*** Opening of Recorded data ***
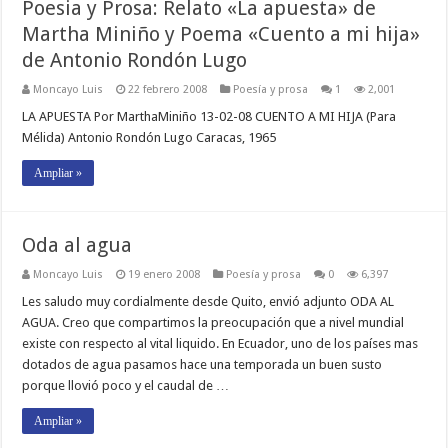
Poesia y Prosa: Relato «La apuesta» de
Martha Miniño y Poema «Cuento a mi hija»
de Antonio Rondón Lugo
Moncayo Luis
22 febrero 2008
Poesí­a y prosa
1
2,001
LA APUESTA Por MarthaMiniño 13-02-08 CUENTO A MI HIJA (Para
Mélida) Antonio Rondón Lugo Caracas, 1965
Ampliar »
Oda al agua
Moncayo Luis
19 enero 2008
Poesí­a y prosa
0
6,397
Les saludo muy cordialmente desde Quito, envió adjunto ODA AL
AGUA. Creo que compartimos la preocupación que a nivel mundial
existe con respecto al vital liquido. En Ecuador, uno de los países mas
dotados de agua pasamos hace una temporada un buen susto
porque llovió poco y el caudal de …
Ampliar »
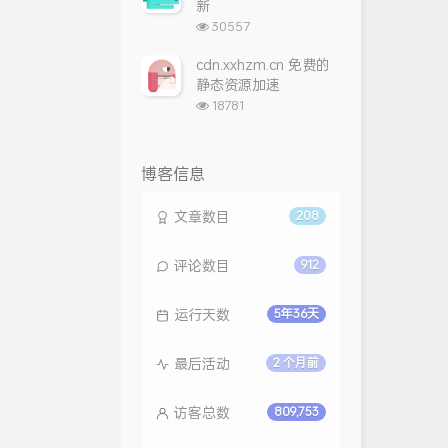
新
浏
30557
览
次
cdn.xxhzm.cn 免费的
数:
静态资源加速
浏
18781
览
次
数:
博客信息
文章数目
208
评论数目
912
运行天数
5年36天
最后活动
2 个月前
访客总数
809,753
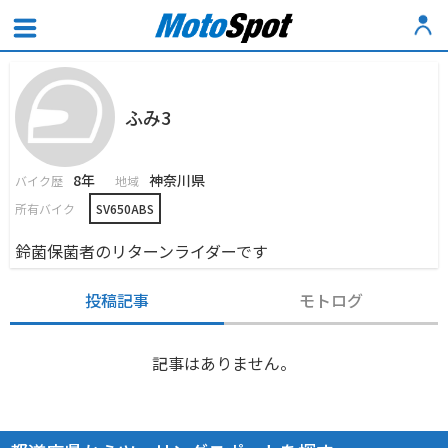
ふみ3
8年
神奈川県
バイク歴
地域
所有バイク
SV650ABS
鈴菌保菌者のリターンライダーです
投稿記事
モトログ
記事はありません。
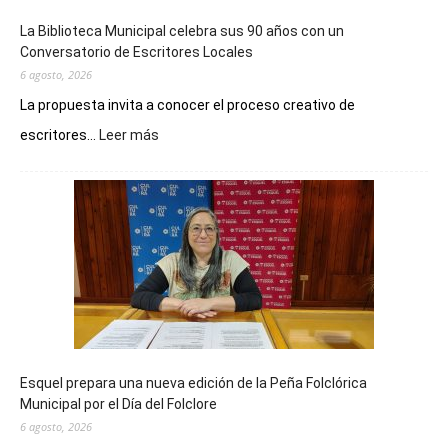
La Biblioteca Municipal celebra sus 90 años con un
Conversatorio de Escritores Locales
6 agosto, 2026
La propuesta invita a conocer el proceso creativo de
:
escritores...
Leer más
La
Biblioteca
Municipal
celebra
sus
90
años
con
un
Conversatorio
de
Esquel prepara una nueva edición de la Peña Folclórica
Escritores
Municipal por el Día del Folclore
Locales
6 agosto, 2026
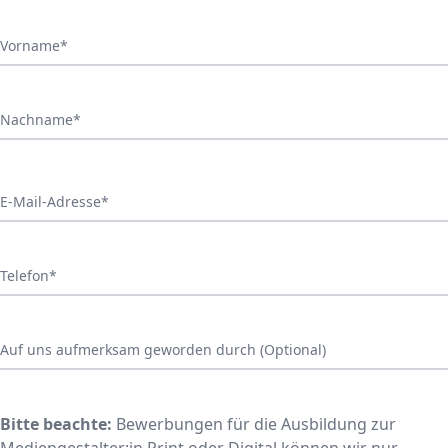
Vorname*
Nachname*
E-Mail-Adresse*
Telefon*
Auf uns aufmerksam geworden durch (Optional)
Bitte beachte:
Bewerbungen für die Ausbildung zur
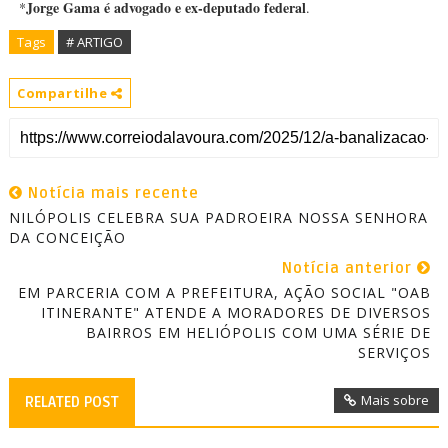
Jorge Gama é advogado e ex-deputado federal
*
.
Tags
# ARTIGO
Compartilhe
Notícia mais recente
NILÓPOLIS CELEBRA SUA PADROEIRA NOSSA SENHORA
DA CONCEIÇÃO
Notícia anterior
EM PARCERIA COM A PREFEITURA, AÇÃO SOCIAL "OAB
ITINERANTE" ATENDE A MORADORES DE DIVERSOS
BAIRROS EM HELIÓPOLIS COM UMA SÉRIE DE
SERVIÇOS
Mais sobre
RELATED POST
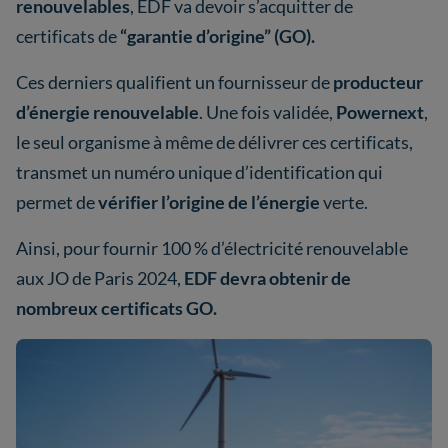
renouvelables
, EDF va devoir s’acquitter de
certificats de
“garantie d’origine” (GO).
Ces derniers qualifient un fournisseur de
producteur
d’énergie renouvelable
. Une fois validée,
Powernext
,
le seul organisme à même de délivrer ces certificats,
transmet un numéro unique d’identification qui
permet de
vérifier l’origine de l’énergie
verte.
Ainsi, pour fournir 100 % d’électricité renouvelable
aux JO de Paris 2024,
EDF devra obtenir de
nombreux certificats GO.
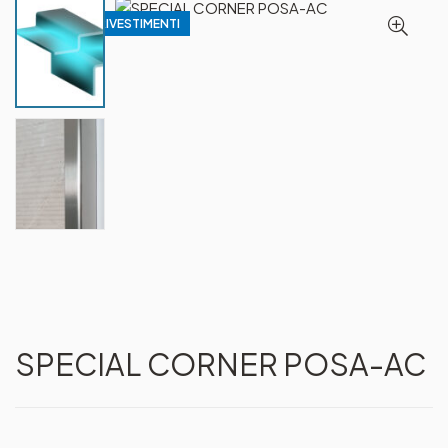
PROFILI PER RIVESTIMENTI
SPECIAL CORNER POSA-AC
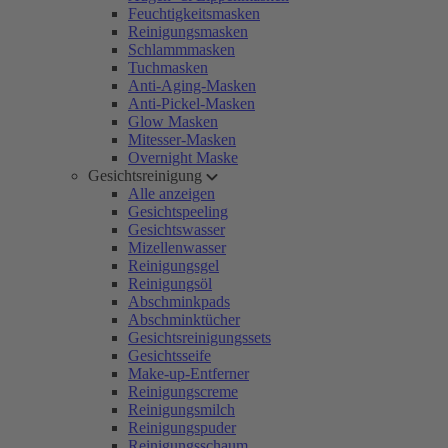
Feuchtigkeitsmasken
Reinigungsmasken
Schlammmasken
Tuchmasken
Anti-Aging-Masken
Anti-Pickel-Masken
Glow Masken
Mitesser-Masken
Overnight Maske
Gesichtsreinigung
Alle anzeigen
Gesichtspeeling
Gesichtswasser
Mizellenwasser
Reinigungsgel
Reinigungsöl
Abschminkpads
Abschminktücher
Gesichtsreinigungssets
Gesichtsseife
Make-up-Entferner
Reinigungscreme
Reinigungsmilch
Reinigungspuder
Reinigungsschaum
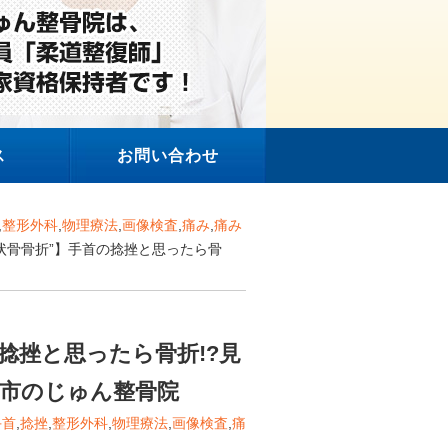
ス
お問い合わせ
,
整形外科
,
物理療法
,
画像検査
,
痛み
,
痛み
舟状骨骨折”】手首の捻挫と思ったら骨
捻挫と思ったら骨折!?見
山市のじゅん整骨院
手首
,
捻挫
,
整形外科
,
物理療法
,
画像検査
,
痛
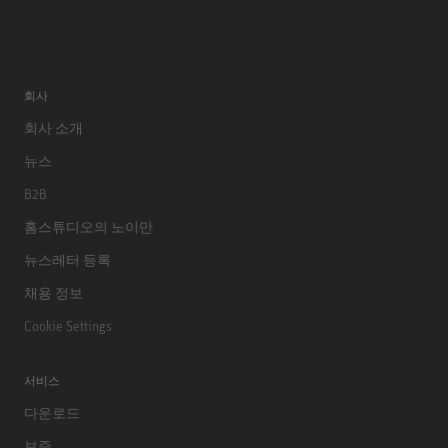
회사
회사 소개
뉴스
B2B
홈스튜디오의 노이만
뉴스레터 등록
채용 정보
Cookie Settings
서비스
다운로드
보증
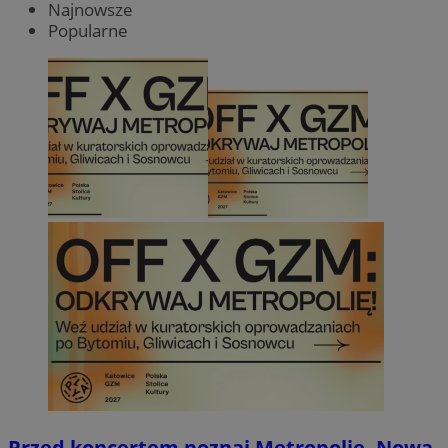
Najnowsze
Popularne
Przed koncertem poznaj Metropolię. Nowa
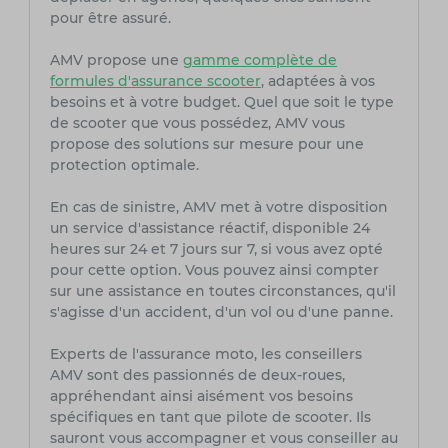
pour être assuré.
AMV propose une
gamme complète de
formules d'assurance scooter
, adaptées à vos
besoins et à votre budget. Quel que soit le type
de scooter que vous possédez, AMV vous
propose des solutions sur mesure pour une
protection optimale.
En cas de sinistre, AMV met à votre disposition
un service d'assistance réactif, disponible 24
heures sur 24 et 7 jours sur 7, si vous avez opté
pour cette option. Vous pouvez ainsi compter
sur une assistance en toutes circonstances, qu'il
s'agisse d'un accident, d'un vol ou d'une panne.
Experts de l'assurance moto, les conseillers
AMV sont des passionnés de deux-roues,
appréhendant ainsi aisément vos besoins
spécifiques en tant que pilote de scooter. Ils
sauront vous accompagner et vous conseiller au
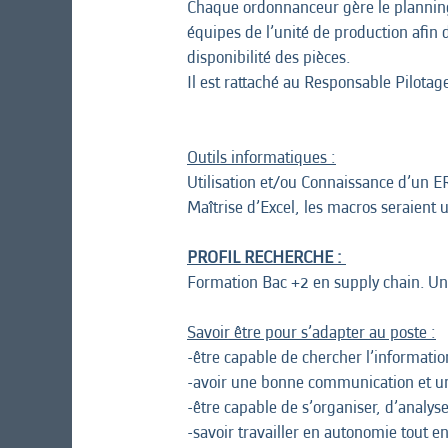
Chaque ordonnanceur gère le planning d
équipes de l’unité de production afin 
disponibilité des pièces.
Il est rattaché au Responsable Pilotag
Outils informatiques :
Utilisation et/ou Connaissance d’un 
Maîtrise d’Excel, les macros seraient 
PROFIL RECHERCHE :
Formation Bac +2 en supply chain. Un 
Savoir être pour s’adapter au poste :
-être capable de chercher l’informati
-avoir une bonne communication et un e
-être capable de s’organiser, d’analyser
-savoir travailler en autonomie tout e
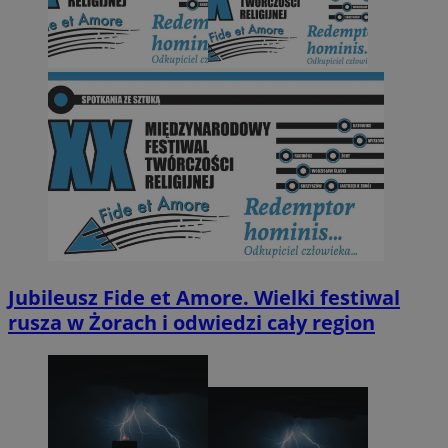
Jubileusz Fide et Amore. Wielki festiwal
rusza w Żorach i odwiedzi cały region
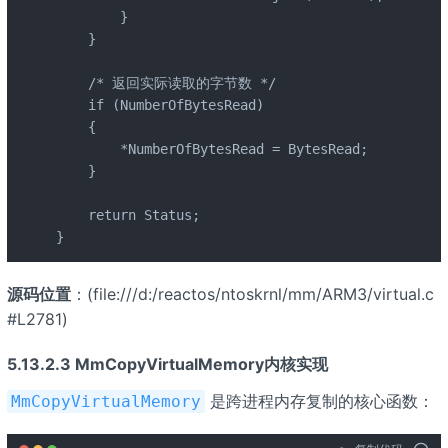
        }

    }

    /* 返回实际读取的字节数 */

    if (NumberOfBytesRead)

    {

        *NumberOfBytesRead = BytesRead;

    }

    return Status;

}
源码位置
：
(file:///d:/reactos/ntoskrnl/mm/ARM3/virtual.c
#L2781)
5.13.2.3 MmCopyVirtualMemory内核实现
是跨进程内存复制的核心函数：
MmCopyVirtualMemory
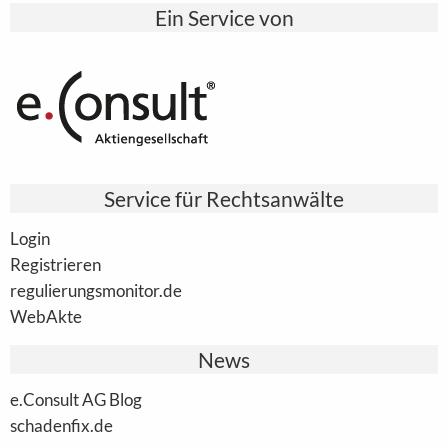
Ein Service von
Service für Rechtsanwälte
Login
Registrieren
regulierungsmonitor.de
WebAkte
News
e.Consult AG Blog
schadenfix.de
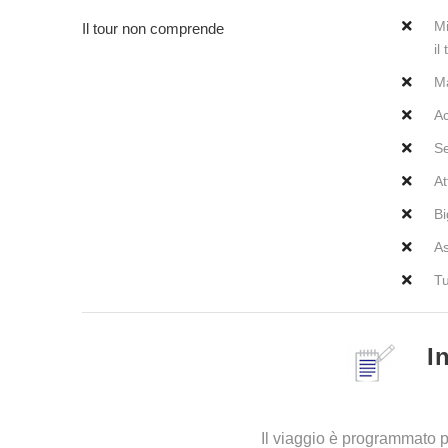
Mi
Il tour non comprende
il
M
Ac
Se
At
Bi
As
Tu
I
Il viaggio è programmato pe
*** Close of Recorded data ***
■ Work instruction: Where does the word "besoins" occur in the records? Return every line that holds it.

■ Solution:
besoins et à votre budget. Quel que soit le type
appréhendant ainsi aisément vos besoins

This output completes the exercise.